De la mort

 

ODE

 

 

Voyant mort un camarade

Avec qui si souvent nous avons ri,

Tout mon esprit s’est ému

Et ma gaîté s’en est allée,

Mais qui n’est pas troublé

À la pensée de ce pas

Qui au monde n’a plus de retour,

Quand l’homme dans la force de l’âge

N’a pas d’ami qui le seconde

Dans son duel avec la mort.

 

Je ne savais plus vraiment où j’étais

Quand le compagnon trépassé

Fut froidement abandonné

Dans un recoin du cimetière.

Je ne fus pas plus tôt à la maison

Que mon cœur me parla ainsi :

« Comme les gens ont vite fait de partir !

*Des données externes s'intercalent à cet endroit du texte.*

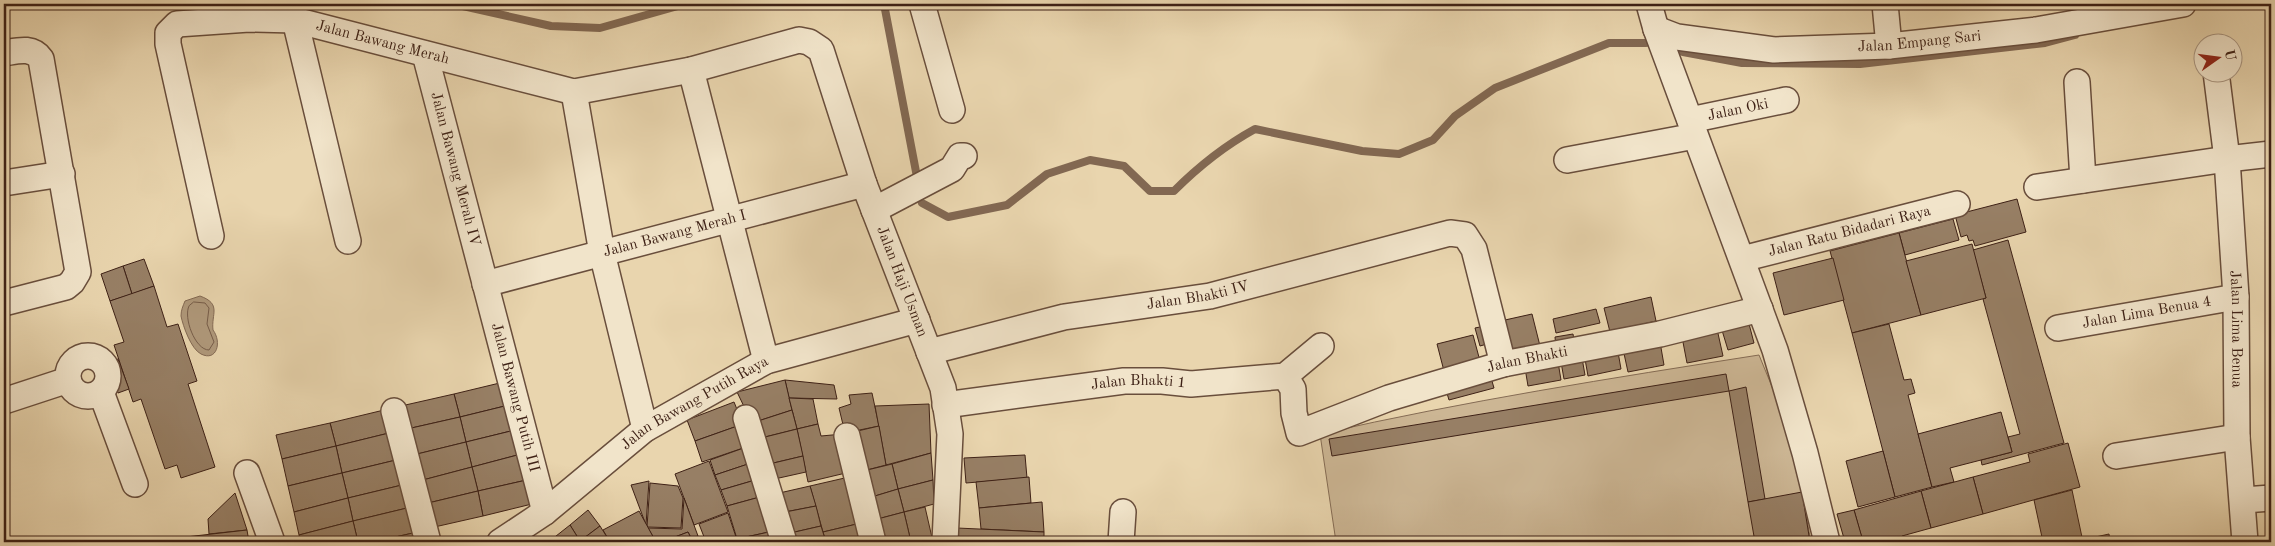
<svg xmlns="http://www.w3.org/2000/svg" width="2275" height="546" font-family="'Old Standard TT',serif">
  <rect width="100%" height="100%" fill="#e9d5ae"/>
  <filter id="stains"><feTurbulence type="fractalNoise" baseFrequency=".004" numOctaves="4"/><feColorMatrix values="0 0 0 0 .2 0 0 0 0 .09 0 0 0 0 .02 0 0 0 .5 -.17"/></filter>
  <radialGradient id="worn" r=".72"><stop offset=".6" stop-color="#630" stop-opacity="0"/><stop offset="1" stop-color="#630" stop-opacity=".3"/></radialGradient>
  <path fill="#ccb694" stroke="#856c55" d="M1759 355 1791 433 1811 542H1336L1320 434C1465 401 1612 378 1759 355Z"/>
  <path fill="#af987a" stroke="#826852" d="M200 296C222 304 211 314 213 330 222 342 217 362 201 354 191 349 183 326 181 316 181 310 183 306 185 301Z"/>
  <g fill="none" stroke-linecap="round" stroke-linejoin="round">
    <path stroke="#765c48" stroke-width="1" d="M194 302 205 303 209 308 207 324 214 342 209 350C195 350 183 317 189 306Z"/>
    <g stroke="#826852" stroke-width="8">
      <path d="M454 4 551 26 600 28 685 4"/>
      <path d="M884 4 917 177"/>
      <path d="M1683 52 1742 63 1860 64 2045 43 2075 35"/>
      <path d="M922 203 948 217 1007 205 1047 174 1090 160 1124 166 1150 191H1174C1199 166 1224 146 1255 129L1362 151 1399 154 1433 140 1455 116 1495 88 1609 43H1646"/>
    </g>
  </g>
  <g fill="#977f65" stroke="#3e2116">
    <path d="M2017 199 2026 232 1975 246 1973 240 1969 241 1967 235 1961 237 1955 215Z"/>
    <path d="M1953 219 1959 240 1905 255 1899 233Z"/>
    <path d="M1899 233 1921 315 1852 333 1830 251Z"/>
    <path d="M2008 240 2064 443 1982 465 1981 460 2012 452 2008 437 2020 434 1983 299 1986 298 1973 250Z"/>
    <path d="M1972 244 1986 298 1921 315 1906 261Z"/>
    <path d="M1833 258 1844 300 1784 315 1773 273Z"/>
    <path d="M144 259 154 286 132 294 123 266Z"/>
    <path d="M123 266 132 294 110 301 101 274Z"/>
    <path d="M154 286 167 327 178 324 197 381 188 384 215 467 181 478 177 465 165 469 141 399 133 402 114 345 124 342 110 301Z"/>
    <path d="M1651 297 1656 321 1610 332 1604 308Z"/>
    <path d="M1596 309 1600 323 1556 333 1553 319Z"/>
    <path d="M1532 314 1541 350 1513 357 1505 320Z"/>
    <path d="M1748 320 1754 343 1728 350 1721 327Z"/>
    <path d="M1889 324 1904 380 1911 379 1915 393 1908 395 1932 487 1895 497 1852 333Z"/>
    <path d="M1489 325 1494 342 1480 346 1475 328Z"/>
    <path d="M1717 329 1723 356 1687 363 1682 337Z"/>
    <path d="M1573 334 1575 346 1556 348 1555 337Z"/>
    <path d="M1473 335 1480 361 1444 371 1437 344Z"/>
    <path d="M1660 342 1664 365 1628 372 1623 349Z"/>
    <path d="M1618 352 1621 369 1588 376 1585 359Z"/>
    <path d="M1582 358 1585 375 1564 379 1561 362Z"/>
    <path d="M118 359 129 389 118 393 108 362Z"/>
    <path d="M1558 362 1561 380 1528 386 1525 368Z"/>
    <path d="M1489 371 1494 388 1449 400 1444 383Z"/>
    <path d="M1726 374 1729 391 1332 456 1329 439Z"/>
    <path d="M785 380 834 385 837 399 789 398Z"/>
    <path d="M785 380 792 410 752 423 737 392Z"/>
    <path d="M508 381 513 404 460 417 454 394Z"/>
    <path d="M1746 387 1765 499 1748 502 1729 391Z"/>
    <path d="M872 393 879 426 845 433 839 408 851 404 849 395Z"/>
    <path d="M454 394 460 417 407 429 401 406Z"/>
    <path d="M789 398 813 399 818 424 797 429Z"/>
    <path d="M734 402 743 424 695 441 687 420Z"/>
    <path d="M513 404 519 429 466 442 460 417Z"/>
    <path d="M929 404 931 453 886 465 875 406Z"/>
    <path d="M384 410 389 433 336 446 330 423Z"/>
    <path d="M792 410 797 429 757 439 752 423Z"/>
    <path d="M2001 412 2012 452 1950 468 1954 482 1932 487 1918 434Z"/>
    <path d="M460 417 466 442 413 455 407 429Z"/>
    <path d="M330 423 336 446 282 459 276 435Z"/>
    <path d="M743 424 752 445 702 462 695 441Z"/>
    <path d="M818 424 821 436 843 434 850 472 808 482 797 429Z"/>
    <path d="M879 426 886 465 859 472 849 433Z"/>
    <path d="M519 429 525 453 472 467 466 442Z"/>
    <path d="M797 429 803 456 765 465 757 439Z"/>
    <path d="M389 433 396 460 342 473 336 446Z"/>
    <path d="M466 442 472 467 419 481 413 455Z"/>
    <path d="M2068 443 2080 487 1983 514 1973 477 2030 462 2028 454Z"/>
    <path d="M752 445 757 461 715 475 710 460Z"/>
    <path d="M336 446 342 473 288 486 282 459Z"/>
    <path d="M1883 451 1895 497 1858 507 1846 461Z"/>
    <path d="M525 453 531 479 478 491 472 467Z"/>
    <path d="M931 453 933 480 898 489 892 464Z"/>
    <path d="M1025 455 1027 478 966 483 964 458Z"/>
    <path d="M803 456 806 472 770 480 765 465Z"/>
    <path d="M396 460 402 485 348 498 342 473Z"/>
    <path d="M709 461 728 512 694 525 675 474Z"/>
    <path d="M757 461 762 478 721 490 715 475Z"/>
    <path d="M892 464 898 489 865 499 859 472Z"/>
    <path d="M472 467 478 491 424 504 419 481Z"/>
    <path d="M342 473 348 498 294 512 288 486Z"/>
    <path d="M849 477 861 523 823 532 810 486Z"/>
    <path d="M1029 477 1031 503 979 508 976 482Z"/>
    <path d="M1973 477 1983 514 1931 528 1921 491Z"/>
    <path d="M762 478 767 495 727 506 721 490Z"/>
    <path d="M531 479 536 503 483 516 478 491Z"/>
    <path d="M933 480 934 504 904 512 898 489Z"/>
    <path d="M649 481 646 525 631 485Z"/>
    <path d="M650 483 678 486 683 498 681 528 647 527Z"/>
    <path d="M402 485 407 508 353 521 348 498Z"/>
    <path d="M810 486 816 506 780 513 775 494Z"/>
    <path d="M898 489 904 512 870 521 865 499Z"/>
    <path d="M2072 490 2083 542H2043L2034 500Z"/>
    <path d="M478 491 483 516 430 528 424 504Z"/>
    <path d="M1921 491 1931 528 1902 536 1904 542H1863L1854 510Z"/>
    <path d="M1802 492 1810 542H1755L1748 502Z"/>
    <path d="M235 493 247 530 209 534 208 519Z"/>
    <path d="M767 495 778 530 737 539 727 506Z"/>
    <path d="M348 498 353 521 299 535 294 512Z"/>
    <path d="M684 498 698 536 691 538 688 532 662 542H656L648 528 682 529Z"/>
    <path d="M1042 502 1044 532 981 529 979 508Z"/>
    <path d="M816 506 821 526 786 534 780 513Z"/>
    <path d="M925 507 933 542H911L904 512Z"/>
    <path d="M407 508 413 533 373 542H358L353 521Z"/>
    <path d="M588 510 600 526 580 541 570 525Z"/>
    <path d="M1854 510 1863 541 1845 542 1837 514Z"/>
    <path d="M639 511 656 542H610L603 530Z"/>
    <path d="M904 512 911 542H875L870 521Z"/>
    <path d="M728 513 737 540 706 542 699 524Z"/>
    <path d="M353 521 358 542H301L299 535Z"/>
    <path d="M861 523 866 542H826L823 532Z"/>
    <path d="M570 525 580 541 552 542 551 540Z"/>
    <path d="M600 526 610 542H579L580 541Z"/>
    <path d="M821 526 826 542H789L786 534Z"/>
    <path d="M957 528 1044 532V542H956Z"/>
    <path d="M247 530 249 542H142Z"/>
    <path d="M778 530 782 542H739L737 539Z"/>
    <path d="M688 532 693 542H662Z"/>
    <path d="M413 533 415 542H373Z"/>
    <path d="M2109 534 2110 542H2083L2082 540Z"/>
    <path d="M81 537 82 542H46Z"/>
  </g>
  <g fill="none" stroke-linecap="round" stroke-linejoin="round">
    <defs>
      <g id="minor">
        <path d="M922 4 952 110"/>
        <path d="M1649 4 1656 29 1775 350 1805 453 1827 542"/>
        <path d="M1885 4 1889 46"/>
        <path d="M295 20 348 241"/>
        <path id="s1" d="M1656 29 1677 37 1774 50 1889 46 2036 30 2183 4"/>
        <path d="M4 53C17 51 32 46 41 59L78 272 72 282 66 287 4 303"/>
        <path id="s2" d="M425 54 545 512"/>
        <path d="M691 70 766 361"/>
        <path id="s3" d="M2216 72 2227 159 2236 297 2237 437 2245 542"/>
        <path d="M2077 82 2083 180"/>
        <path d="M574 92 602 253 645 429"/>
        <path id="s4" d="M1690 120 1786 100"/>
        <path d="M1567 160 1695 136"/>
        <path d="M4 183 62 174"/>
        <path d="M2037 187 2227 159 2271 154"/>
        <path d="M874 210 952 169 960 156H964"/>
        <path id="s5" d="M211 236 168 44V33L177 24 249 19 295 20 574 92 691 70 799 40 809 42 821 50 864 184 943 388 950 434 945 542"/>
        <path id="s6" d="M1742 259 1957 204"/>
        <path id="s7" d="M485 284 864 184"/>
        <path id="s8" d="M2058 328 2236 297"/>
        <path id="s9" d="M929 352 1064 317 1210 296 1450 233 1465 235 1474 249 1503 364"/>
        <circle cx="88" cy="376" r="20"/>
        <path id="s10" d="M1285 376 1293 389 1294 413 1299 433 1389 398 1503 364 1660 334 1760 309"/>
        <path d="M101 392 135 484"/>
        <path d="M4 401 68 380"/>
        <path id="s11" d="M945 405 1124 381H1162L1191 384 1285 376 1321 346"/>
        <path d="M394 411 428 542"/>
        <path d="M746 418 784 542"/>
        <path d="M847 436 873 542"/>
        <path d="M2116 456 2237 437"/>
        <path d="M247 473 272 542"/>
        <path d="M2244 500 2271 498"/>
        <path id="s12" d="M500 542 545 512 645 429 766 361 917 320"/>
        <path d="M1121 542 1123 512"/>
      </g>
    </defs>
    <use href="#minor" stroke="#694e3c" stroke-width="28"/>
    <use href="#minor" stroke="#f1e4ca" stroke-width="25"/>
  </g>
  <g text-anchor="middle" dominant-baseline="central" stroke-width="4.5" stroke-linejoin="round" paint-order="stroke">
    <g font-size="15" fill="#3e2116" stroke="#f1e4ca">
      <text stroke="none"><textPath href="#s1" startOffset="266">Jalan Empang Sari</textPath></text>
      <text stroke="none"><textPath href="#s5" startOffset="429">Jalan Bawang Merah</textPath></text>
      <text stroke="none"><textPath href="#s4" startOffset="49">Jalan Oki</textPath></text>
      <text stroke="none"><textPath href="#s2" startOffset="119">Jalan Bawang Merah IV</textPath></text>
      <text stroke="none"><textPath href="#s6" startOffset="111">Jalan Ratu Bidadari Raya</textPath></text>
      <text stroke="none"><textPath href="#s7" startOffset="196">Jalan Bawang Merah I</textPath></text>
      <text stroke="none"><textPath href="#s5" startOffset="1128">Jalan Haji Usman</textPath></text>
      <text stroke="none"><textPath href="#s9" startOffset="275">Jalan Bhakti IV</textPath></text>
      <text stroke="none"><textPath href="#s8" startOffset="90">Jalan Lima Benua 4</textPath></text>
      <text stroke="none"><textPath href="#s3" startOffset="258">Jalan Lima Benua</textPath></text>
      <text stroke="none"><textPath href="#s10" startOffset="300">Jalan Bhakti</textPath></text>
      <text stroke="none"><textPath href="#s11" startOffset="195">Jalan Bhakti 1</textPath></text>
      <text stroke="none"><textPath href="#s2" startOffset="355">Jalan Bawang Putih III</textPath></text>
      <text stroke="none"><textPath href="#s12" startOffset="240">Jalan Bawang Putih Raya</textPath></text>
    </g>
  </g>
  <rect width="2275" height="546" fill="none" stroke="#e9d5ae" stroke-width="20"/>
  <rect x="5" y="5" width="2265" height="536" fill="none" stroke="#3e2116" stroke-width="2.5"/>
  <rect x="10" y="10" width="2255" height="526" fill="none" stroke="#3e2116"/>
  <g transform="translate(2218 58) rotate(76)"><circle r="24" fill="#f1e4ca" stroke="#a99682"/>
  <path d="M0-4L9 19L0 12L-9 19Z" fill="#8f2418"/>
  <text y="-8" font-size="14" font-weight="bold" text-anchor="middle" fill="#3e2116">U</text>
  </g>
  <rect width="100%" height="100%" filter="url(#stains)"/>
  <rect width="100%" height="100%" fill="url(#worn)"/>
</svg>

Comme tous nous glissons dans la fosse

Où sur un corps privé de vie

Les vers jouent à tire-qui-peut ! »

 

Fils ingrats de notre misère,

Pour vous nous engraissons la chair ;

Nous achetons le morceau le plus cher

Pour vous donner une chère meilleure.

De rien, pauvres, ne nous sert

La pierre dure qui couvre

Les peaux et les os ;

L’héritier est pressé de nous voir dessous

Et pour envelopper les dépouilles

Ne nous plaindra pas un linceul.

 

Voir la poussière que l’on devient

Quand le soleil nous a quittés

Et ne considérer que des vanités,

C’est avoir des yeux de cire.

Savoir que le plus riche meurt

Et s’attacher amoureusement à l’or,

C’est avoir un cœur de bois.

De bois, soit, mais lorsque la mort

Y frappe de ses pieds directs,

L’âme lui ouvre, et en sort.

 

« Si vous fuyez aujourd’hui, dit la farouche,

Demain je vous attraperai ;

De chaque main maniant l’arbalète,

Fléau de la personne vivante,

D’un sexe comme de l’autre je fais ma cible,

Je frappe valets et seigneurs ;

Esprit, courage, bonne mine

Sont indifférents à mon bras

Et les yeux de cette Toulousaine,

Morts, ne feront plus les mourants. »

 

Moi-même qui me plais à écrire,

(Que ma plume fasse bien ou mal)

Et aussi celui qui me lira,

Un jour nous cesserons de vivre.

Le premier des hommes est mort,

La première femme a tourné en pourriture.

Redevables en furent l’un et l’autre

Au péché qui les fit tomber ;

Tous deux remboursèrent leur dette

Et ne purent plus emprunter.

 

En attendant que l’heure vienne,

Celle qui vient bon gré mal gré,

Pourquoi péché-je si souvent

Du cœur, de la main, de la langue ?

Devant l’arrêt qui veut que nous mourions

Je me sens tout épouvanté.

Ce qui m’alarme, ce n’est pas

De voir le temps qui s’enfuit,

Mais de songer à ce que devient l’âme

Quand elle est sortie de son enveloppe.

 

Il m’arrive de rester pensif

Devant celui qui pèche à l’étourdie

Et pour plus ou moins de temps

Va languir dans le Purgatoire.

Encore que ce triste lieu

Soit plein de douleur et de flammes,

Au moins un jour on sort de peine

Et la cendre se refroidit

De l’âme que l’ange emmène

Dans le repos du paradis.

 

Las ! mais que feront les malheureux

Que la male-mort surprendra

Et que Satan engloutira

Dans les abîmes rigoureux ?

Elles ne feront que maudire,

Que brûler sans se consumer,

Sans répit d’un quart d’heure :

Abîmes horribles et puants

Où éternellement l’on pleure

Et où l’on grince des dents.

 

Tournons-nous vers la merveille

Qui a ravi un apôtre :

Ce que le cœur de l’homme n’a pas conçu,

Son œil ne l’a pas vu,

Cela n’est pas entré dans son oreille.

Tant de ravissement est réservé

À celui qui donne son cœur à Dieu

Pour admirer un jour sa face,

Là où dans le bonheur de l’éternité

Les anges confirmés en grâce

Adorent la Divinité.

 

Ô corps d’un ami, tu dors à cette heure

Et certes tu te réveilleras,

Et toi, l’esprit, tu guériras,

Si ici-bas tu te purifies encore.

Si au paradis tu séjournes,

Nous prions Dieu de t’y voir

Loin des maladies et de la guerre.

Pour cela j’implore la grâce

De Celui qui a fait le Ciel et la Terre,

Moi, misérable pécheur.

 

 

 

Pierre GOUDELIN.

 

(Trad. A. B., revisant trad. J. M. Cayla.)

 

Recueilli dans Anthologie de la poésie occitane,

choix, traduction et commentaires

par André Berry, Librairie Stock, 1961.